(Stored data entries)

★ ★ ★ ★ ★ ★ ★

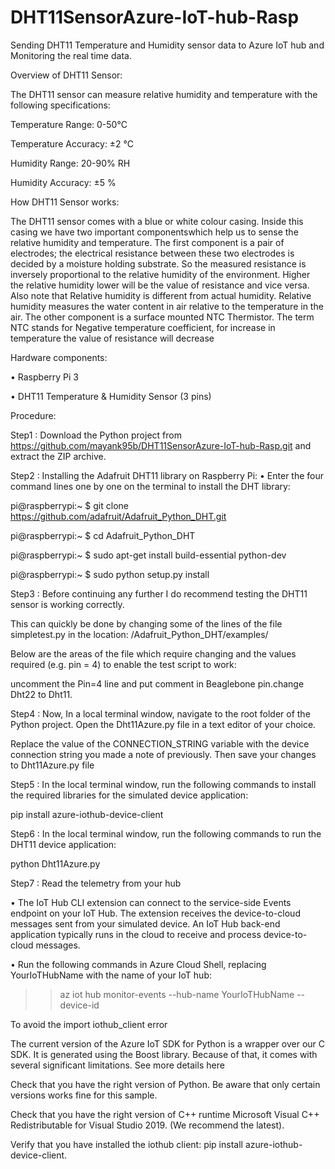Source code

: # DHT11SensorAzure-IoT-hub-Rasp

Sending DHT11 Temperature and Humidity sensor data to Azure IoT hub and Monitoring the real time data.

Overview of DHT11 Sensor:

The DHT11 sensor can measure relative humidity and temperature with the following specifications:

Temperature Range: 0-50°C

Temperature Accuracy: ±2 °C

Humidity Range: 20-90% RH

Humidity Accuracy: ±5 %

How DHT11 Sensor works:

The DHT11 sensor comes with a blue or white colour casing. Inside this casing we have two important componentswhich help us to sense the relative humidity and temperature. The first component is a pair of electrodes; the electrical resistance between these two electrodes is decided by a moisture holding substrate. So the measured resistance is inversely proportional to the relative humidity of the environment. Higher the relative humidity lower will be the value of resistance and vice versa.  Also note that Relative humidity is different from actual humidity. Relative humidity measures the water content in air relative to the temperature in the air.
The other component is a surface mounted NTC Thermistor. The term NTC stands for Negative temperature coefficient, for increase in temperature the value of resistance will decrease

Hardware components:

•	Raspberry Pi 3

•	DHT11 Temperature & Humidity Sensor (3 pins)

Procedure:

Step1 :
Download the Python project from https://github.com/mayank95b/DHT11SensorAzure-IoT-hub-Rasp.git and extract the ZIP archive.

Step2 :
Installing the Adafruit DHT11 library on Raspberry Pi:
•	Enter the four command lines one by one on the terminal to install the DHT library:

pi@raspberrypi:~ $ git clone https://github.com/adafruit/Adafruit_Python_DHT.git 

pi@raspberrypi:~ $ cd Adafruit_Python_DHT

pi@raspberrypi:~ $ sudo apt-get install build-essential python-dev 

pi@raspberrypi:~ $ sudo python setup.py install

Step3 :
Before continuing any further I do recommend testing the DHT11 sensor is working correctly.

This can quickly be done by changing some of the lines of the file simpletest.py in the location: /Adafruit_Python_DHT/examples/

Below are the areas of the file which require changing and the values required (e.g. pin = 4) to enable the test script to work:

uncomment the Pin=4 line and put comment in Beaglebone pin.change Dht22 to Dht11.

Step4 :
Now, In a local terminal window, navigate to the root folder of the Python project.
Open the Dht11Azure.py file in a text editor of your choice.

Replace the value of the CONNECTION_STRING variable with the device connection string you made a note of previously. Then save your changes to Dht11Azure.py file


Step5 :
In the local terminal window, run the following commands to install the required libraries for the simulated device application:

pip install azure-iothub-device-client

Step6 :
In the local terminal window, run the following commands to run the DHT11 device application:

python Dht11Azure.py

Step7 :
Read the telemetry from your hub

•	The IoT Hub CLI extension can connect to the service-side Events endpoint on your IoT Hub. The extension receives the device-to-cloud messages sent from your simulated device. An IoT Hub back-end application typically runs in the cloud to receive and process device-to-cloud messages.

•	Run the following commands in Azure Cloud Shell, replacing YourIoTHubName with the name of your IoT hub:

>>az iot hub monitor-events --hub-name YourIoTHubName --device-id <urdevicename>

To avoid the import iothub_client error

The current version of the Azure IoT SDK for Python is a wrapper over our C SDK. It is generated using the Boost library. Because of that, it comes with several significant limitations. See more details here

Check that you have the right version of Python. Be aware that only certain versions works fine for this sample.

Check that you have the right version of C++ runtime Microsoft Visual C++ Redistributable for Visual Studio 2019. (We recommend the latest).

Verify that you have installed the iothub client: pip install azure-iothub-device-client.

★ ★ ★ ★ ★ ★ ★

| The task |
Render every line of the records as a numbered list, skipping blank lines and leaving out the pictures.

| Written reply |
1. Source code
2. : # DHT11SensorAzure-IoT-hub-Rasp
3. Sending DHT11 Temperature and Humidity sensor data to Azure IoT hub and Monitoring the real time data.
4. Overview of DHT11 Sensor:
5. The DHT11 sensor can measure relative humidity and temperature with the following specifications:
6. Temperature Range: 0-50°C
7. Temperature Accuracy: ±2 °C
8. Humidity Range: 20-90% RH
9. Humidity Accuracy: ±5 %
10. How DHT11 Sensor works:
11. The DHT11 sensor comes with a blue or white colour casing. Inside this casing we have two important componentswhich help us to sense the relative humidity and temperature. The first component is a pair of electrodes; the electrical resistance between these two electrodes is decided by a moisture holding substrate. So the measured resistance is inversely proportional to the relative humidity of the environment. Higher the relative humidity lower will be the value of resistance and vice versa.  Also note that Relative humidity is different from actual humidity. Relative humidity measures the water content in air relative to the temperature in the air.
12. The other component is a surface mounted NTC Thermistor. The term NTC stands for Negative temperature coefficient, for increase in temperature the value of resistance will decrease
13. Hardware components:
14. •	Raspberry Pi 3
15. •	DHT11 Temperature & Humidity Sensor (3 pins)
16. Procedure:
17. Step1 :
18. Download the Python project from https://github.com/mayank95b/DHT11SensorAzure-IoT-hub-Rasp.git and extract the ZIP archive.
19. Step2 :
20. Installing the Adafruit DHT11 library on Raspberry Pi:
21. •	Enter the four command lines one by one on the terminal to install the DHT library:
22. pi@raspberrypi:~ $ git clone https://github.com/adafruit/Adafruit_Python_DHT.git 
23. pi@raspberrypi:~ $ cd Adafruit_Python_DHT
24. pi@raspberrypi:~ $ sudo apt-get install build-essential python-dev 
25. pi@raspberrypi:~ $ sudo python setup.py install
26. Step3 :
27. Before continuing any further I do recommend testing the DHT11 sensor is working correctly.
28. This can quickly be done by changing some of the lines of the file simpletest.py in the location: /Adafruit_Python_DHT/examples/
29. Below are the areas of the file which require changing and the values required (e.g. pin = 4) to enable the test script to work:
30. uncomment the Pin=4 line and put comment in Beaglebone pin.change Dht22 to Dht11.
31. Step4 :
32. Now, In a local terminal window, navigate to the root folder of the Python project.
33. Open the Dht11Azure.py file in a text editor of your choice.
34. Replace the value of the CONNECTION_STRING variable with the device connection string you made a note of previously. Then save your changes to Dht11Azure.py file
35. Step5 :
36. In the local terminal window, run the following commands to install the required libraries for the simulated device application:
37. pip install azure-iothub-device-client
38. Step6 :
39. In the local terminal window, run the following commands to run the DHT11 device application:
40. python Dht11Azure.py
41. Step7 :
42. Read the telemetry from your hub
43. •	The IoT Hub CLI extension can connect to the service-side Events endpoint on your IoT Hub. The extension receives the device-to-cloud messages sent from your simulated device. An IoT Hub back-end application typically runs in the cloud to receive and process device-to-cloud messages.
44. •	Run the following commands in Azure Cloud Shell, replacing YourIoTHubName with the name of your IoT hub:
45. >>az iot hub monitor-events --hub-name YourIoTHubName --device-id <urdevicename>
46. To avoid the import iothub_client error
47. The current version of the Azure IoT SDK for Python is a wrapper over our C SDK. It is generated using the Boost library. Because of that, it comes with several significant limitations. See more details here
48. Check that you have the right version of Python. Be aware that only certain versions works fine for this sample.
49. Check that you have the right version of C++ runtime Microsoft Visual C++ Redistributable for Visual Studio 2019. (We recommend the latest).
50. Verify that you have installed the iothub client: pip install azure-iothub-device-client.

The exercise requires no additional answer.